I’ve been dating another girl now for 5 years, and this is our 3rd summer apart. It’s hard to go without that touch, and not just sexual — it’s impossible to bond through an ethernet cable. But cell phones, IMs, and web cams take some of the sting off, and having visits to look forward to definitely helps.
What Kevin says is interesting, because I’ve been in a relationship for almost 3 years with the vast majority of the time spent apart, and it’s working very well. I think the key is that we trust each other and we have a firm foundation. We’re committed to each other, so I don’t worry if he goes to hang out with somebody else, and he doesn’t worry if he calls a few times and can’t get ahold of me. We both know that we’ve made each other a priority, even though we’re not in the same spot.
I think you just have to be committed in order to make LDRs work. If you say you’re going to call at a specific time, CALL AT THAT TIME or else let the person know ahead of time why you can’t and when you will be able to. If it’s meant to be, you know, then it’ll be.

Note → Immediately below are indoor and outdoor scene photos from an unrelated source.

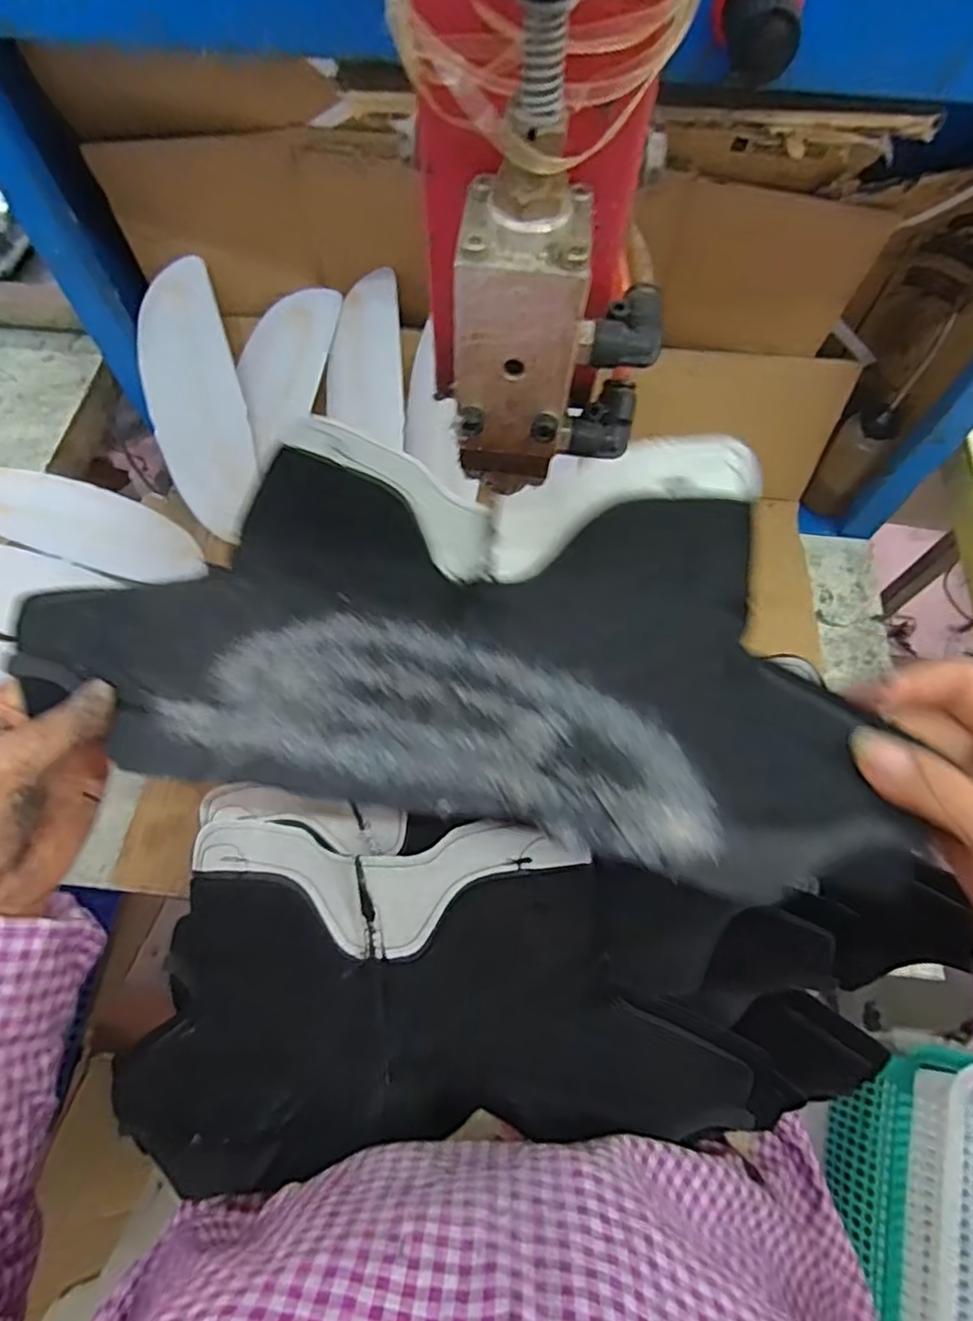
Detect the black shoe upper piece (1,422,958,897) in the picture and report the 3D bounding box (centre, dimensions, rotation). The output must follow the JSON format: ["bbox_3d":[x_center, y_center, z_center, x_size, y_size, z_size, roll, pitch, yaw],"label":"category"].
[{"bbox_3d":[-0.011,-0.022,0.303,0.354,0.038,0.189,10,67,5],"label":"black shoe upper piece"}]

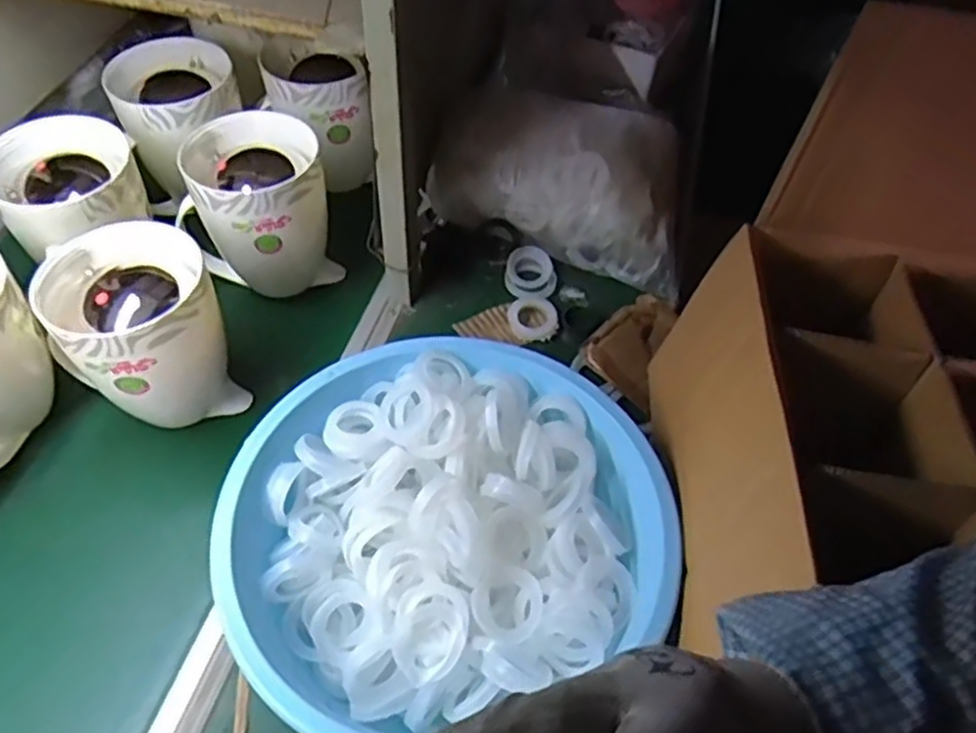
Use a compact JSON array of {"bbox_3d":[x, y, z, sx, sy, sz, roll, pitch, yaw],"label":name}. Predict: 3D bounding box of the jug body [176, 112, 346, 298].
[{"bbox_3d":[-0.273,-0.183,0.885,0.155,0.181,0.147,1,52,-2],"label":"jug body"}]

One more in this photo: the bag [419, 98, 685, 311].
[{"bbox_3d":[0.114,-0.270,0.980,0.334,0.151,0.229,17,53,10],"label":"bag"}]

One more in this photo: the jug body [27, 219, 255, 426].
[{"bbox_3d":[-0.350,-0.027,0.762,0.153,0.186,0.159,-31,59,-24],"label":"jug body"}]

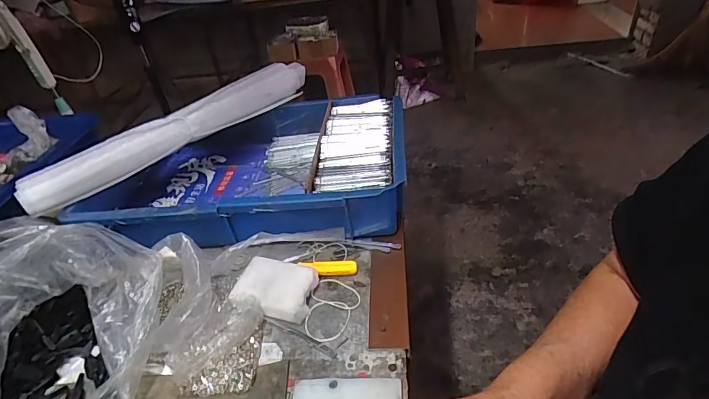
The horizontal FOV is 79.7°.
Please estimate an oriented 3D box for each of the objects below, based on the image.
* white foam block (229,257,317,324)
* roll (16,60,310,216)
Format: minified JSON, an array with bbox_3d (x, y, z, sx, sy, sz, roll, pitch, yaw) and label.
[{"bbox_3d":[-0.087,0.096,0.462,0.083,0.024,0.062,4,37,14],"label":"white foam block"},{"bbox_3d":[-0.246,-0.107,0.619,0.048,0.052,0.430,26,47,38],"label":"roll"}]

My boyfriend and I practically live together during the school year, so when he left for Taiwan a month ago to study abroad for 7 weeks, I almost went mad with anxiety. Because of the time difference we don’t get to talk often, and his correspondence with me is pretty inconsistent because of all the field trips and work he’s doing over there. We try to Skype as much as possible, but still, there are some nights where it’s almost too hard to handle — not being able to hear his voice or look forward to seeing him anytime soon, etc.
It’s been tough, but I agree with the cheesy part of this article, in that I really think that it’s making us both stronger as a couple and stronger as individuals. And I think the distance has actually made us appreciate each other more, which is something I think often gets overlooked when you see someone and spend time with them everyday for 24 hours a day. When I see him again (in just 3 more weeks) I think it’ll be a really special moment, because it’ll be nice to return to each other again after having equally amazing, yet independent summers.